FYI, Related information about INDEX STRIDE functionality: Index Stride provides a user with simultaneously refining estimates for each group in a GROUP BY query. Without the access method, the distinct confidence intervals could not be refined concurrently, and the relative rates for the groups could not be controlled on the fly. To understand the behavior of Index Stride, consider the following query:

SELECT ONLINE college, avg(grade), count(*) FROM grades

GROUP BY college

Index Stride first probes the index to find all the groups (colleges). It then processes rows from each group in a "round robin" schedule, improving each college's confidence interval and updating its running estimate. The user can manipulate the schedule at which different groups are processed by increasing, decreasing, or stopping the amount of time spend sampling each group as results arrive. The user can stop a group, increase processing time for another and view the updates for all groups simultaneously.

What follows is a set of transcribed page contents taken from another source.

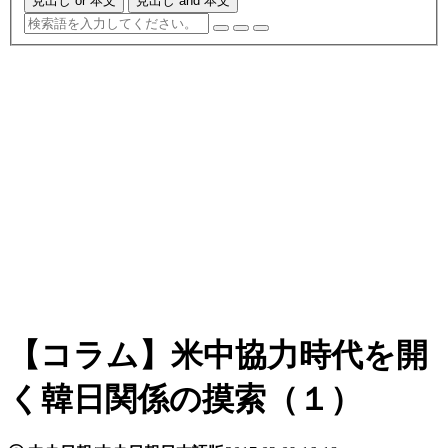
見出し or 本文
見出し and 本文
【コラム】米中協力時代を開
く韓日関係の摸索（１）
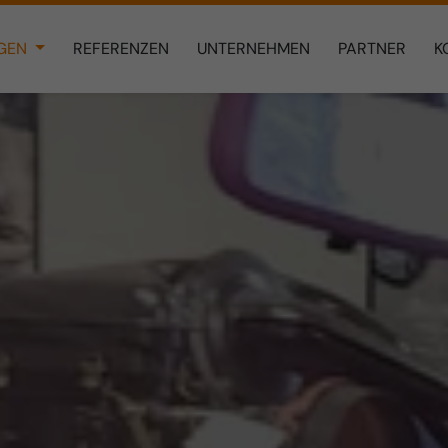
NGEN
REFERENZEN
UNTERNEHMEN
PARTNER
K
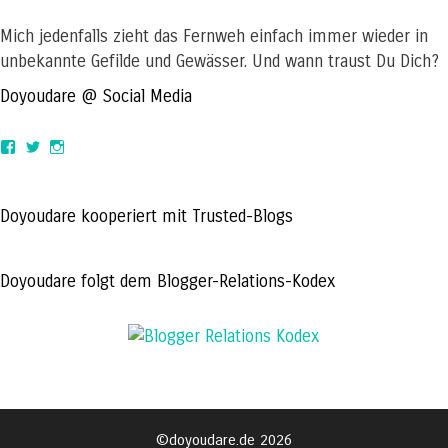
Mich jedenfalls zieht das Fernweh einfach immer wieder in
unbekannte Gefilde und Gewässer. Und wann traust Du Dich?
Doyoudare @ Social Media
View
View
View
doyoudaretoday’s
@doyoudaretoday’s
doyoudaretoday’s
profile
profile
profile
on
on
on
Facebook
Twitter
Instagram
Doyoudare kooperiert mit Trusted-Blogs
Doyoudare folgt dem Blogger-Relations-Kodex
©doyoudare.de 2026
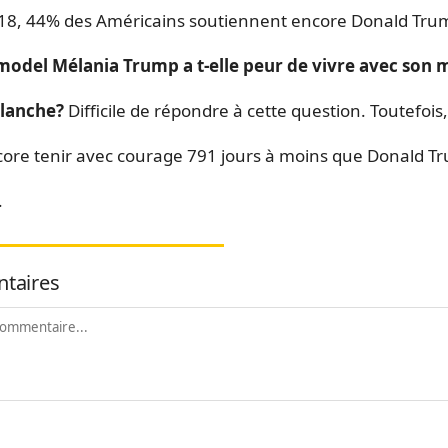
018, 44% des Américains soutiennent encore Donald Tru
model Mélania Trump a t-elle peur de vivre avec son m
lanche?
Difficile de répondre à cette question. Toutefois
ore tenir avec courage 791 jours à moins que Donald T
.
taires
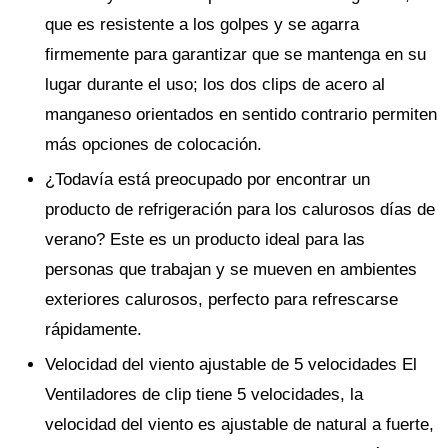
que es resistente a los golpes y se agarra
firmemente para garantizar que se mantenga en su
lugar durante el uso; los dos clips de acero al
manganeso orientados en sentido contrario permiten
más opciones de colocación.
¿Todavía está preocupado por encontrar un
producto de refrigeración para los calurosos días de
verano? Este es un producto ideal para las
personas que trabajan y se mueven en ambientes
exteriores calurosos, perfecto para refrescarse
rápidamente.
Velocidad del viento ajustable de 5 velocidades El
Ventiladores de clip tiene 5 velocidades, la
velocidad del viento es ajustable de natural a fuerte,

"...IDS is divided into two parts: a storage manager called RSAM, and a query optimization/execution engine implemented on top of RSAM, and has a well-defined, published API...Implementing Index Stride above RSAM resulted in some compromises in performance. RSAM presents interfaces for scanning relations, and for fetching rows from indexes. The index-based interface to RSAM takes as arguments a relation R, an index I , and a predicate p, and returns rows from R that match p. To amortize I/O costs, an efficient implementation of Index Stride would fetch rows a disk block at a time: one block of rows from the first group, then one from the second, and so on. Since the RSAM interface is row-at-a-time, there is no way to explicitly request a block of rows. In principle the buffer manager could solve this problem by allocating a buffer per group: then when fetching the first row from a block it would put the block in the buffer pool, and it would be available on the next fetch. Unfortunately this buffering strategy does not correspond naturally to the replacement policies in use in a traditional DBMS. The performance of Index Stride could be tuned up by either implementing a page-based Index Stride in RSAM, or enhancing the buffer manager to recognize and optimize Index Stride-style access."

Frank Computer
@Frank: this answer should be added to your question, and then deleted.
John Saunders